High-tech

Le sac analogique, nouvel it-bag des cool girls.

Le « sac analogique » est un accessoire destiné à lutter contre le scroll intempestif et l’infobésité, et il contient des activités manuelles pour se détourner des écrans. D’après le dernier baromètre du numérique, 42 % des Français estiment passer trop de temps devant leurs écrans pour un usage personnel, et un quart d’entre eux affirment y passer plus de 5 heures par jour.


Pas besoin d’être sur liste d’attente pour acquérir le it-bag de l’année 2026. Ce sac n’est ni en cuir grainé, ni associé à une princesse monégasque ou britannique, et encore moins signé par une grande maison de luxe. En réalité, son esthétique n’a rien à voir avec sa popularité. Ce n’est pas le contenant, mais le contenu qui attire sur les réseaux sociaux, où il a déjà accumulé des centaines de milliers de vues. Ironiquement, il est conçu pour lutter contre… le défilement incessant et l’infobésité.

Ce « sac analogique », ainsi nommé par Sierra Campbell, créatrice de contenu à l’origine de cette tendance, prend la forme d’un tote bag, d’un véritable sac à main ou d’un sac de sport. Peu importe son apparence, ce it-bag d’un nouveau genre renferme tout le nécessaire pour se détourner de son smartphone. « Voici ce que j’utilise pour rester loin de mon téléphone », déclare la tiktokeuse dans une vidéo.

Elle dévoile le contenu de son sac : des mots croisés, un pull à tricoter, un appareil photo instantané, une boîte d’aquarelles, un agenda… En somme, toutes sortes d’activités manuelles pour occuper le temps, que ce soit dans un café ou dans les transports en commun, où le défilement incessant est devenu la norme. « Une excellente façon de lutter contre la dépendance à la technologie et de vous redonner votre vie », conclut la jeune femme.

Certains diront qu’il n’y a rien d’extraordinaire. Pourtant, la vidéo a été maintes fois vue et partagée, suscitant clairement l’adhésion du public, en tout cas celle des socionautes. « J’adore cette idée. La technologie est censée n’être qu’un outil, et elle doit rester à sa place », commente un abonné. « Oh ! Nous avons toujours ces activités pour nos enfants, mais je n’ai jamais pensé à le faire pour moi-même », affirme une autre. Pour certains, les réflexes demeurent tenaces : « Ok ! Mais comment j’apprends à faire toutes ces activités sans mon téléphone ? », peut-on lire.

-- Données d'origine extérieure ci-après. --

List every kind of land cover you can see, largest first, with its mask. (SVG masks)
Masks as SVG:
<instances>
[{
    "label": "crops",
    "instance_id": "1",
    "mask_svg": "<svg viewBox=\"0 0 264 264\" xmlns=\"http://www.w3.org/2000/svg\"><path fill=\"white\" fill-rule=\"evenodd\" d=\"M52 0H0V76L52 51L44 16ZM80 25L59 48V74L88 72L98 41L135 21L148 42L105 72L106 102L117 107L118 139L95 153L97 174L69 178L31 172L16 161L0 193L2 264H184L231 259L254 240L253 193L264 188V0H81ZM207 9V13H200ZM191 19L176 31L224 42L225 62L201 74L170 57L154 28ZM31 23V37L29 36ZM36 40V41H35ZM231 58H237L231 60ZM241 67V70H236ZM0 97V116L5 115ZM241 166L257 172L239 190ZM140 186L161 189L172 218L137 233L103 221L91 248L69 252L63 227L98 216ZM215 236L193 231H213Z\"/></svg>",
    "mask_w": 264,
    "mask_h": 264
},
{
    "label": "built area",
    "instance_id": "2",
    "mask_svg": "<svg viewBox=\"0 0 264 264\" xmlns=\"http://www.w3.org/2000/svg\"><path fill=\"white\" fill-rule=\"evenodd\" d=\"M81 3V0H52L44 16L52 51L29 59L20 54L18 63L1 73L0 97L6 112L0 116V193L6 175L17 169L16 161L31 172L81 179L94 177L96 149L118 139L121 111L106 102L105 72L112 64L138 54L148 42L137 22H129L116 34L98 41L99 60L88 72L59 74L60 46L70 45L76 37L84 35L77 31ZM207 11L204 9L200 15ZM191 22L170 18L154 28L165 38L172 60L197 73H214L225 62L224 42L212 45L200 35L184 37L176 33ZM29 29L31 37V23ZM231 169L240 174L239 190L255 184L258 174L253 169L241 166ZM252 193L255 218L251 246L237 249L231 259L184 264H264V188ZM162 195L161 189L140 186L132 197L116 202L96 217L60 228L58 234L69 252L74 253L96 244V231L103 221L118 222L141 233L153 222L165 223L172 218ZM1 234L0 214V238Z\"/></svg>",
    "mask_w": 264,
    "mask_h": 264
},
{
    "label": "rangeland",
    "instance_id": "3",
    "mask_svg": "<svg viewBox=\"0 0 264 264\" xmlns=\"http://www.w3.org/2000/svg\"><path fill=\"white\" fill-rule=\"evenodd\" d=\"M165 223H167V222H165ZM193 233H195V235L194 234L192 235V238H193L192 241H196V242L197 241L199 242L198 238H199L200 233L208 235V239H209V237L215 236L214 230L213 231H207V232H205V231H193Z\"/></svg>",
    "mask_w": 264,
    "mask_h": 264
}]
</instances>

Selon le dernier baromètre du numérique*, 42 % des Français estiment passer trop de temps devant leurs écrans pour un usage personnel, et un quart de la population admet y passer même plus de 5 heures par jour. Autant de temps considérable, qui n’est pas consacré à des loisirs plus créatifs ou constructifs, comme le déplore Sierra Campbell dans ses nombreuses vidéos dédiées aux « sacs analogiques ». Cela n’a rien d’étonnant, sachant que le smartphone permet d’avoir tout à portée de main, sans se poser de questions.

« L’idée que l’on puisse simplement s’asseoir en position du lotus et entrer dans un état de béatitude méditative est totalement irréaliste pour la grande majorité d’entre nous », explique le journaliste David Sax, auteur du livre *The Revenge of Analog: Real Things and Why They Matter*, dans *The Guardian*. Il défend l’idée de remplacer cette habitude par une autre, comme le fait Sierra Campbell avec ses « sacs analogiques ». « Nos téléphones contiennent tout ce dont nous pouvons rêver, donc nous avons besoin d’une alternative pour combler ce vide », ajoute-t-il.

Aujourd’hui, la créatrice de contenu, à l’instar de nombreux autres utilisateurs, partage régulièrement des activités à intégrer dans son sac pour se détacher des technologies. À priori, un simple livre peut aisément remplacer le temps passé sur les écrans – il n’est donc pas nécessaire de défiler sans cesse sur son compte pour découvrir de nouvelles activités.

*Le baromètre a été réalisé par le CREDOC, auprès d’un échantillon représentatif de 4.066 personnes de 12 ans et plus, interrogées par téléphone et en ligne.